Blazar in the constellation of Scorpius

PKS 1622−297 is a blazar located in the constellation of Scorpius. It is one of the brightest objects of its type in the gamma ray region. It has a redshift of (z) 0.815. This blazar was first discovered as a compact astronomical radio source in 1970 by astronomers who were conducting interferometer observations and identified with an optical counterpart in 1984. In addition, the radio spectrum of the source appears flat, making it a flat-spectrum radio quasar (FRSQ).

== Description ==
PKS 1622−297 produced a powerful gamma ray outburst in June and July 1995. This was detected by Energetic Gamma Ray Experiment Telescope (EGRET) in the year 1995, where its outburst in the energy range above 100 MeV lasted for a period of five weeks. However no presence of MeV emission was detected. A major flare in PKS 1622−297 was observed by EGRET, and lasted around two days. Subsequent optical observations in 1996 and 1997 as well as three nights in 2001, showed the source is much fainter. Two other flares were detected in March 2010 and July 2014.

A three-week radio, optical and X-ray campaign was conducted on PKS 1622−297 by the Rossi X-ray Timing Explorer as well as the University of Michigan Radio Astronomy Observatory and optical telescopes at Cerro Tololo Inter-American Observatory in Chile. Results indicated the object was a weak X-ray emitter and was also redder during its bright optical flux state.

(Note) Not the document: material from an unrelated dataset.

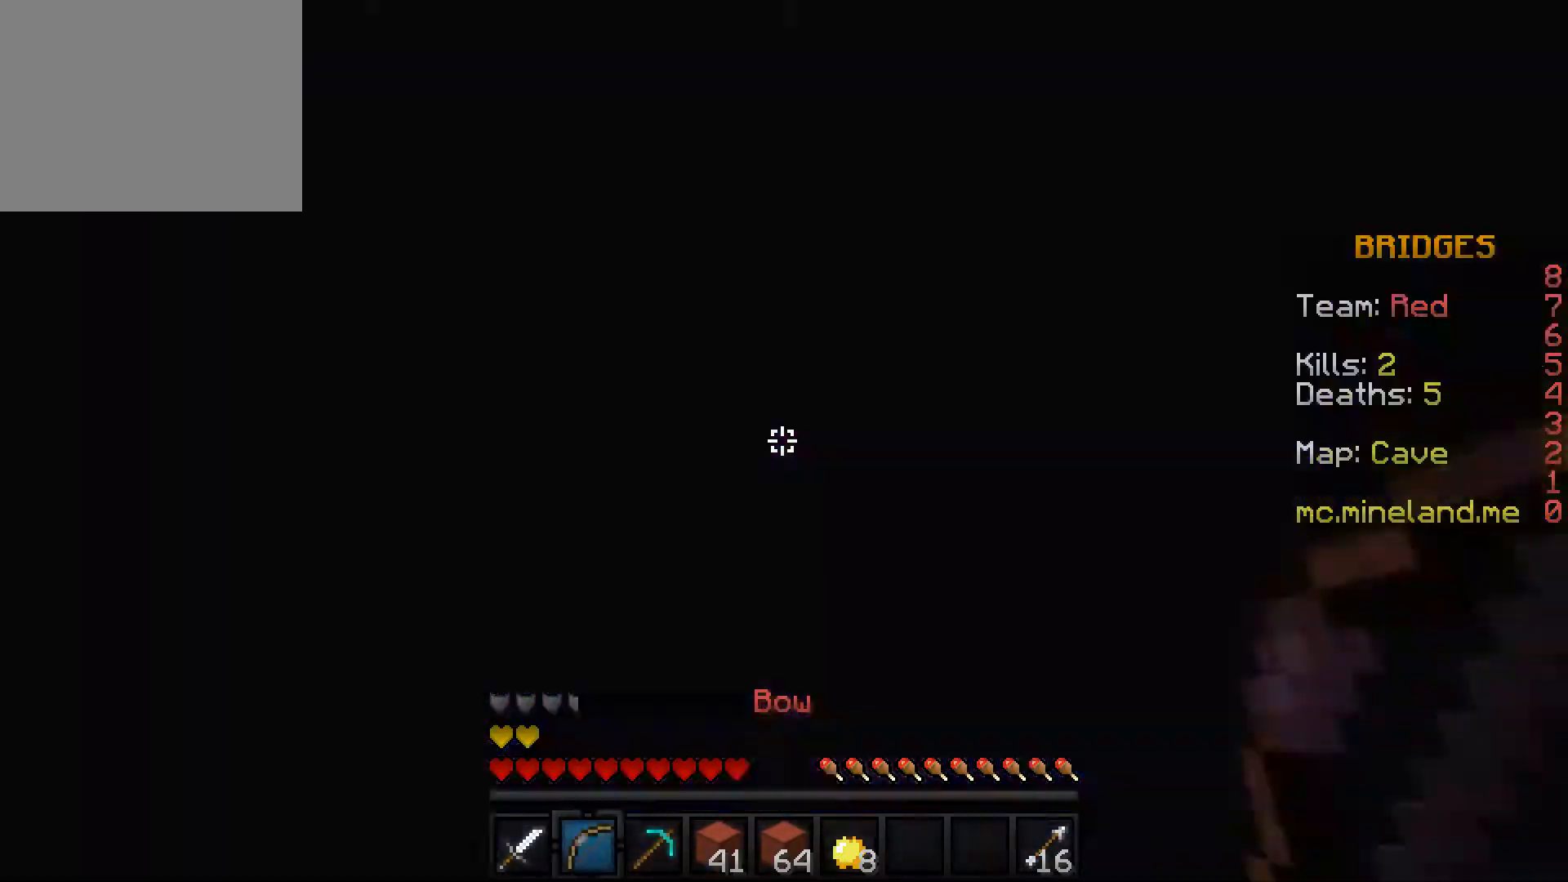
{"keys": [], "events": [[300, "w", "up"]]}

Radio images made of the object via Very Long Baseline Interferometry observations showed the source having an elongated structure towards the west on parsec scales. Three components are found in a form of a bright core and two weak jet components showing superluminal motion reaching up to 12.1 h^{−1} c. There is a jet along the position angle of 69°, made up of a prominent component 15 mas from the core with a diffused structure extending out to 30 mas. However a VLBI Space Observatory Programme (VSOP) image shows it having a weak component and a strong core. In an Australia Telescope Compact Array (ATCA) imaging at 4.8 GHz, the source has a bright core with strong extended emission in form of two components. These components are placed in equal angular distances on sides of the core and of similar brightness and sizes.

The supermassive black hole in PKS 1622−297 is estimated to be 8 × 10^{8} M_{☉} with the limit of the Schwarzschild radius being Rg > 2.5 × 10^{14} centimeters.